Hâlâ donuk bir şekilde Eflâh'ın bedenine bakıyordu. Arkadınsa duran eli silahlı siyah takım elbiseli adamlardan biri koşarak yanımıza geldi. Yere çöküp Eflâh'ın yarasının nerede olduğunu öğrenmeye çalışıyordu. Telaşla atıldım. "Sırtından vuruldu!"

O yarayla ilgilenirken boynuma değen soğuk dudaklarla gözyaşlarım mümkünmüşçesine daha da hızlandı.

Yabancı adam Onur'a doğru dönüp bağırdı. "Abi, kurşun içeride kalmış. Çok kan kaybediyor. Hastaneye yetiştirmemiz lazım!"

Yaşlı gözlerimi Onur'u buldu. Bakışları gri harelerime değdi. İfadesiz yüzünün ardında ki somut acıyı gördüm. O acı bana çok tanıdıktı çünkü.

Transtan çıkmış gibi bize doğru koştu.
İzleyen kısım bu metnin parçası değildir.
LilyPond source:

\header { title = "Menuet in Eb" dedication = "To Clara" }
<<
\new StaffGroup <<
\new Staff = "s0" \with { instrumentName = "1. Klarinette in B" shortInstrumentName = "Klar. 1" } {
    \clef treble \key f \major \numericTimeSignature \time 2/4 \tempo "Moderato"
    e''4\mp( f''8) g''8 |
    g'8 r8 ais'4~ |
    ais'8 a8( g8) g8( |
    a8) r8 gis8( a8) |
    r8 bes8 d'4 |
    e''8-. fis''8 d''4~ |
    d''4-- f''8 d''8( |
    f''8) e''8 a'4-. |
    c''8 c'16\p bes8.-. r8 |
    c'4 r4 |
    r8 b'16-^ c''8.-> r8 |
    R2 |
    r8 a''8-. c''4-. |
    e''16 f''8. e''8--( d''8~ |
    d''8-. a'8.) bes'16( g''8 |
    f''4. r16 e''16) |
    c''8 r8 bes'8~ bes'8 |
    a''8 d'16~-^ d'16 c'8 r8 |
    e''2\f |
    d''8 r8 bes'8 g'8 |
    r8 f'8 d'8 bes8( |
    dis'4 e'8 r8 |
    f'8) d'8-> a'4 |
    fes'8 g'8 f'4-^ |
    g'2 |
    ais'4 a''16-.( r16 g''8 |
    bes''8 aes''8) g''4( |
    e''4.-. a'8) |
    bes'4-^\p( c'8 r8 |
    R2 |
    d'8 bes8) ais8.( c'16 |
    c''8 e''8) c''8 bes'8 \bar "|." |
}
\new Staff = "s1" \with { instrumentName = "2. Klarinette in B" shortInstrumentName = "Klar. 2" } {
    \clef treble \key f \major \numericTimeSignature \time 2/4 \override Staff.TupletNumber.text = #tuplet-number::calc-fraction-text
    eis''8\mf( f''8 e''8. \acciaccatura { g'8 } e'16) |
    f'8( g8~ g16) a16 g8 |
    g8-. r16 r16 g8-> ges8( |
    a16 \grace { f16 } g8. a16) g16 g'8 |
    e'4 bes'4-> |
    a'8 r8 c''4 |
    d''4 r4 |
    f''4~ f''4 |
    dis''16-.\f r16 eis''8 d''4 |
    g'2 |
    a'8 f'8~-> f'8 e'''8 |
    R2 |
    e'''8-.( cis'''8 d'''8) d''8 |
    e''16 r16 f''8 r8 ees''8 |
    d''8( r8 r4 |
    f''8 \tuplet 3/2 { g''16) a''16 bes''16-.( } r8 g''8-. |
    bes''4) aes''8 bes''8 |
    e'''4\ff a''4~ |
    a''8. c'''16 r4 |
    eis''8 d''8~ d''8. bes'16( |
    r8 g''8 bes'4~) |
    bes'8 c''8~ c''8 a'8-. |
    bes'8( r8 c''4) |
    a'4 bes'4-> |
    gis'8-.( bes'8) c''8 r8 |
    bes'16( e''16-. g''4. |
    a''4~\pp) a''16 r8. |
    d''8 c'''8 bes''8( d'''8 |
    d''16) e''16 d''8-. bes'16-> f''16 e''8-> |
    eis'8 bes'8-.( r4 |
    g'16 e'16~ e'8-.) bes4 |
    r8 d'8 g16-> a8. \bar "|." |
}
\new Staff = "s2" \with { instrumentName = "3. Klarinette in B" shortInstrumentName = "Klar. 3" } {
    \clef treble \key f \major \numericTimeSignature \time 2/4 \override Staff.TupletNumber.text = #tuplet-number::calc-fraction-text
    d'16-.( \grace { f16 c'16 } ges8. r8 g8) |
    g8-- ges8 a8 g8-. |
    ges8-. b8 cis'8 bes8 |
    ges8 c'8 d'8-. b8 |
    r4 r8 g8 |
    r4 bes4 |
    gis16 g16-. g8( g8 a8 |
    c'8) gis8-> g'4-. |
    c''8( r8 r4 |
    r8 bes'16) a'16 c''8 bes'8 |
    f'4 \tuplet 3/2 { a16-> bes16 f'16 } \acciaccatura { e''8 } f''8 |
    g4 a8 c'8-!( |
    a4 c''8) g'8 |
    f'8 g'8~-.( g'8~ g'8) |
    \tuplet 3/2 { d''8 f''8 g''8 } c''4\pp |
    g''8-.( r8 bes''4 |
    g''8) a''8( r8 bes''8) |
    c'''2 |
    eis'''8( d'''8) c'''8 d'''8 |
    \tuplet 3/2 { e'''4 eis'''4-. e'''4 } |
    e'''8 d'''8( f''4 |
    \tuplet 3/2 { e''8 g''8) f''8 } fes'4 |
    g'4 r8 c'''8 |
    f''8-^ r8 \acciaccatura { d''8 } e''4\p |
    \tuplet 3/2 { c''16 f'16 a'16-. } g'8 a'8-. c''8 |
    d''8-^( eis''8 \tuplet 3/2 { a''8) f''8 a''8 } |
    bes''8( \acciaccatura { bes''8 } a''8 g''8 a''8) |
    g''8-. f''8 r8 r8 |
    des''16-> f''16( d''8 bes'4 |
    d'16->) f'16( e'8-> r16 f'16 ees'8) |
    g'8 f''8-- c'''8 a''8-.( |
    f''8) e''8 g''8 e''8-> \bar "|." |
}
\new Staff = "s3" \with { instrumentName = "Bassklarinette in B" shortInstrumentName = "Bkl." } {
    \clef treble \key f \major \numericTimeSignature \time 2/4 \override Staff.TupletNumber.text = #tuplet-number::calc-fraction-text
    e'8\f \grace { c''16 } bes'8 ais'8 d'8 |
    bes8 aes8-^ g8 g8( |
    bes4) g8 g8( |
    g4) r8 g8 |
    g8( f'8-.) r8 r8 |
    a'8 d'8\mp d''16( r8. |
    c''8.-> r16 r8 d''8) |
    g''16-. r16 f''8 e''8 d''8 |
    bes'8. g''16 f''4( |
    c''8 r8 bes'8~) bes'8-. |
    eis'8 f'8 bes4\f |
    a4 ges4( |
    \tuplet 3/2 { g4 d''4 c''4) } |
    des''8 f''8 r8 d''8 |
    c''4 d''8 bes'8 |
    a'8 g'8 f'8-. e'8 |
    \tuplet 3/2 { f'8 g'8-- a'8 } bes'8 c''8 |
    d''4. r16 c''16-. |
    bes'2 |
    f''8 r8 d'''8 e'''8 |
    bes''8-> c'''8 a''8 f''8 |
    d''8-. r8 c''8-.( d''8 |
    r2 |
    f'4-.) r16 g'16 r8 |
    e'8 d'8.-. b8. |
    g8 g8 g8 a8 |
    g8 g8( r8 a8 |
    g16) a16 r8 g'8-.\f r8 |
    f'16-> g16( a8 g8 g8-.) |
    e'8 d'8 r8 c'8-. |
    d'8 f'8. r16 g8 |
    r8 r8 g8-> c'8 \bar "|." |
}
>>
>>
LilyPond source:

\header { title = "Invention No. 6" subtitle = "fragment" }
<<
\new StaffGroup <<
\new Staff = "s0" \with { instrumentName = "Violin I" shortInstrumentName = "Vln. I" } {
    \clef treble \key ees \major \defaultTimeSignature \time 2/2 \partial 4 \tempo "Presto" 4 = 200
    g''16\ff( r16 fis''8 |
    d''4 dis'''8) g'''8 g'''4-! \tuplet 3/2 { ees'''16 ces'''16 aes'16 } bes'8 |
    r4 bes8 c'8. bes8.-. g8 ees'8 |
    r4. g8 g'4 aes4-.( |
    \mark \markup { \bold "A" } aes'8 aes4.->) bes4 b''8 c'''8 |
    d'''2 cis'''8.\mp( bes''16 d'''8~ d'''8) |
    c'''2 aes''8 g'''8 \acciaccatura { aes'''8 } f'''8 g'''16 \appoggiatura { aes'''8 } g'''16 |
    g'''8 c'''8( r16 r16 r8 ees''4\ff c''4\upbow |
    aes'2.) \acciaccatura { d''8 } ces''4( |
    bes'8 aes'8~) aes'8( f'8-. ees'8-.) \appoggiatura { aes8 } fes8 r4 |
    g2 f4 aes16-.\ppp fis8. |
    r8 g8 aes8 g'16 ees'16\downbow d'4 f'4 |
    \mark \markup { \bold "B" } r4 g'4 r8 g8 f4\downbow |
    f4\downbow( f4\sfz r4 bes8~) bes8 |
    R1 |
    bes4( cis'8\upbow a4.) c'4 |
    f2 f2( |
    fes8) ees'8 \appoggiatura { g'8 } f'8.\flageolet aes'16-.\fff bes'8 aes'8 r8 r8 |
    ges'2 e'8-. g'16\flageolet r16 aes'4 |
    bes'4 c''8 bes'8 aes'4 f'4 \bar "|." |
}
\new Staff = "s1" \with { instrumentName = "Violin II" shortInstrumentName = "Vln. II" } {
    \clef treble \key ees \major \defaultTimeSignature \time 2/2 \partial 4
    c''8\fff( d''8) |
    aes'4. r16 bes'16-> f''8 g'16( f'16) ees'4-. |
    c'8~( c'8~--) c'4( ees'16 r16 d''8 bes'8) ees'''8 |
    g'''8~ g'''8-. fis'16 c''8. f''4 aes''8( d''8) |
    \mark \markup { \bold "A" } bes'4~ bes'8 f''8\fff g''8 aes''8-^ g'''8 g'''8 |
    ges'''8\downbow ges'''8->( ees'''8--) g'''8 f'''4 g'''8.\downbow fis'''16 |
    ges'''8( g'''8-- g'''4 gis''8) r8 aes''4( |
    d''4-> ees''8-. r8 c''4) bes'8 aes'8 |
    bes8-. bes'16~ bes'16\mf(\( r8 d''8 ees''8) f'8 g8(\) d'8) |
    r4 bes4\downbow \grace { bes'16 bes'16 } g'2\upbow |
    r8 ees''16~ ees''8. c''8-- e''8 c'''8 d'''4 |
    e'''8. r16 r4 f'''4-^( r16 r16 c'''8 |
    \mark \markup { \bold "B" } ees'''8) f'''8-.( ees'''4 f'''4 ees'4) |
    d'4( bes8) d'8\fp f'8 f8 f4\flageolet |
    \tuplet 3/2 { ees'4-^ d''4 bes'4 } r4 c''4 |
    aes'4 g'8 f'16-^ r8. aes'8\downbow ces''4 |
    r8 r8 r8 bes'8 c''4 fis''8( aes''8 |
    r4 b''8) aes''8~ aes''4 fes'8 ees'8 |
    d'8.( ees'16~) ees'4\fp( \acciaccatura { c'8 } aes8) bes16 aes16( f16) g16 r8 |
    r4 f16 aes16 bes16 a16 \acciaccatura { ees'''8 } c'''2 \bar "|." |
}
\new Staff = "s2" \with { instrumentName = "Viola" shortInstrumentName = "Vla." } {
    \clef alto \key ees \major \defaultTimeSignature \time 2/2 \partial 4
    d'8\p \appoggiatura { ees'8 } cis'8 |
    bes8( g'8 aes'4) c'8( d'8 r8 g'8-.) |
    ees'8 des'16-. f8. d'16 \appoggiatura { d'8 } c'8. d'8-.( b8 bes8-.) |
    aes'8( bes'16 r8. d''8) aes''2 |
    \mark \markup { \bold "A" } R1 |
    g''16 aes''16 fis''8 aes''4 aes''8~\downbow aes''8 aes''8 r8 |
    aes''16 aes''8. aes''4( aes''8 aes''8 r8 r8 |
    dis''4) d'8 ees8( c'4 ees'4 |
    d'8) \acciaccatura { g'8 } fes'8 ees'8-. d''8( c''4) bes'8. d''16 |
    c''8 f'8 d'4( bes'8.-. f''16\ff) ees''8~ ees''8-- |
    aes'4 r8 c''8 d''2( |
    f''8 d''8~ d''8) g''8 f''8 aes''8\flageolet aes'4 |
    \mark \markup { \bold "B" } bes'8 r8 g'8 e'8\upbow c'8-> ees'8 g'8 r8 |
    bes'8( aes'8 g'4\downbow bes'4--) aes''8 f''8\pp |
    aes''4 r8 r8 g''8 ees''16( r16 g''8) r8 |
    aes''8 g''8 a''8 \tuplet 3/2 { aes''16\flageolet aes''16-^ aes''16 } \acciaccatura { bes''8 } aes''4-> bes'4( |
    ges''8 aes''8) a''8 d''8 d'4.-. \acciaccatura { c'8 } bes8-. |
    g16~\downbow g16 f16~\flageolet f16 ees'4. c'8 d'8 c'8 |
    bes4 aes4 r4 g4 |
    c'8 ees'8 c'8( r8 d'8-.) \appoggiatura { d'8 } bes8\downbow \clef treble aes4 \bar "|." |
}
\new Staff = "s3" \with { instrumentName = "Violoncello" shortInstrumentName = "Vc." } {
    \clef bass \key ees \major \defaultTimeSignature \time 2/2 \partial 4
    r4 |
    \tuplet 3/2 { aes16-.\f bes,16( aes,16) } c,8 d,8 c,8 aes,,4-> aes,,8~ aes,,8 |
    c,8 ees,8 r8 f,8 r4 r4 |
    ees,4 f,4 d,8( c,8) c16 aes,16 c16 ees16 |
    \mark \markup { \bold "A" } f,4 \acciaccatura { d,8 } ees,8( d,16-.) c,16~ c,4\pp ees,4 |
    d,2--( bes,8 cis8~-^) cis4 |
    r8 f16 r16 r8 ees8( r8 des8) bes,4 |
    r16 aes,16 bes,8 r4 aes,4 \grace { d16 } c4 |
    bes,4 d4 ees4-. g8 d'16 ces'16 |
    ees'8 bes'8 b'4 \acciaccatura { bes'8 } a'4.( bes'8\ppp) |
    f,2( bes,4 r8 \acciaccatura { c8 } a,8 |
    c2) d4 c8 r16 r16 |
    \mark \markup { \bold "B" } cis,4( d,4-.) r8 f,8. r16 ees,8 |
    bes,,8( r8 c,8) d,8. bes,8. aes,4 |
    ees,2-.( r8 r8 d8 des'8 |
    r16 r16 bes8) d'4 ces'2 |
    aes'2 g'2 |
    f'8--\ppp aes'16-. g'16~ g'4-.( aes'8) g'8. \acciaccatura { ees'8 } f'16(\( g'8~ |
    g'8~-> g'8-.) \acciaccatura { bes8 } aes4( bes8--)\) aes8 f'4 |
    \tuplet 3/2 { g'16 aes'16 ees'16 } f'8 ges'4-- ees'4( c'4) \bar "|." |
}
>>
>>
Yabancı adamla birlikte kollarımın arasından aldırlar Eflâh'ı.

Sanki benden ebediyen gidiyordu. Bense yarasından akan kanda boğuluyordum.

Siz hiç öldünüz mü?

***

Bekledim. Saatler geçmişti belkide. Zaman kavramını yitirinceye dek bekledim onu. Boş gözlerim beyaz hastane duvarında, etrafımda olan hareketliliklere kör olmuştum. Kulaklarım sadece onunla ilgili gelecek olan haberdeydi.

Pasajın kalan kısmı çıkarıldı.